### [Set tasks]
**A.** In the passage on gazumping below, translate this sentence into Spanish: "Exchanging contracts is when both you and the seller each sign one copy of the contract and then swap with each other."
**B.** Using the passage on gazumping below, answer these questions:
(i) In which Australian jurisdiction do anti-gazumping laws require sellers to attach all relevant documents to the contract?
(ii) What two reasons are given for there being no gazumping when a property is sold at auction?
(iii) What should a buyer ask the real estate agent for if threatened with a supposed higher offer?

>> start Excerpted passage

Shock turns to anger, and you wonder how gazumping can be allowed. After all, isn’t it akin to stealing?
It might seem like stealing, but a property sale is only legally binding when there is an exchange of contracts. So even though you may have a verbal agreement, or have signed the contract and paid a deposit, the property isn’t yours until contract exchange occurs between both parties. Exchanging contracts is when both you and the seller each sign one copy of the contract and then swap with each other.
In most states of Australia, gazumping is legal. In the ACT, anti-gazumping laws require sellers to have all relevant documents attached to the contract. But even then, the time lag between offer and contract exchange can make it possible for the seller to accept an offer from another buyer.
It’s more common to see gazumping occur when the market is moving upward, and competition is rife. There’s no gazumping when a property is sold at auction because the buyer is the highest bidder on the day and there’s no cooling off period.
Apart from sticking to auctions when you buy a property, there are several other ways you can protect yourself from being gazumped.
We have you covered on all stages of your property journey
Organise your finance
Be proactive about getting home loan pre-approval. Don’t wait until after you’ve made an offer on the property, organise your finances before you start house hunting. Not only does it send a clear message to the seller that you’re serious about buying the property, it also speeds up the time it takes to exchange contracts. Speak to your Yellow Brick Road representative about what documents you’ll need to supply for a home loan pre-approval.
Make it your priority to get a copy of the sale contract to your solicitor to review. Put a timeframe on your offer, such as by close of business that same day. If it’s a reasonable offer, based on research of sales of comparable properties in the area, there’s less chance another buyer will gazump you.
Have your ducks in a row, including finance approval and due diligence, to ensure there is minimal delay between making an offer and exchanging contracts.
Take inspections seriously
Building and pest inspections can happen before or after the contract is signed depending on which state or territory in Australia you are buying property.
If you decide to make your offer subject to a satisfactory building inspection, look at the wording of the clause before you proceed. You may find that the clause only allows the buyer to get out of the contract if the report identifies a major structural defect.
Stand your ground
If the real estate agent is threatening to gazump you with a supposed ‘higher offer’, ask them for written proof of the offer. You may find there is no other seller, but instead the agent is trying to scare you into making a higher counter offer.
Some buyers request a due diligence clause to be inserted into the contract, as a special condition to push for a speedy exchange of contracts.
The clause makes the contract conditional upon the buyer bringing in a building consultant to write up a report on the property’s condition. Should the results not be satisfactory, the buyer may terminate the contract.
While a due diligence clause can work well for development sites and commercial properties where there is limited competition, they are less common in the residential property market where sellers are often unwilling to grant buyers such wide rights to terminate.

>> end Excerpted passage
>> start Data excerpt

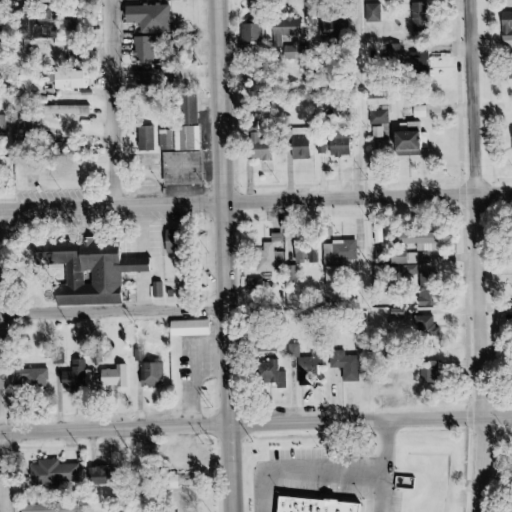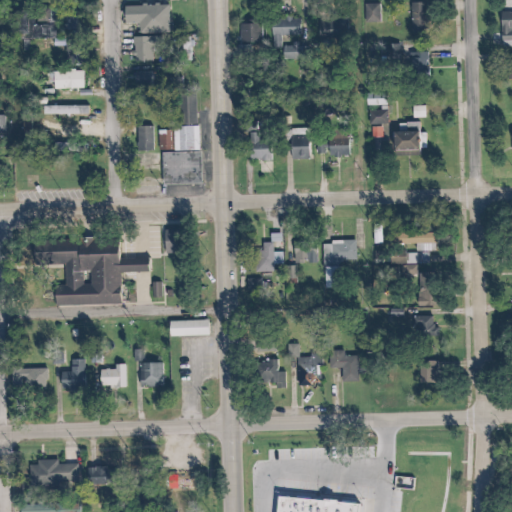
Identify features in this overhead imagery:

>> end Data excerpt

### [Replies]
**A.** El intercambio de contratos tiene lugar cuando tanto usted como el vendedor firman cada uno una copia del contrato y luego se las intercambian.

**B.**
(i) The ACT.
(ii) The buyer is the highest bidder on the day, and there is no cooling off period.
(iii) Written proof of the offer.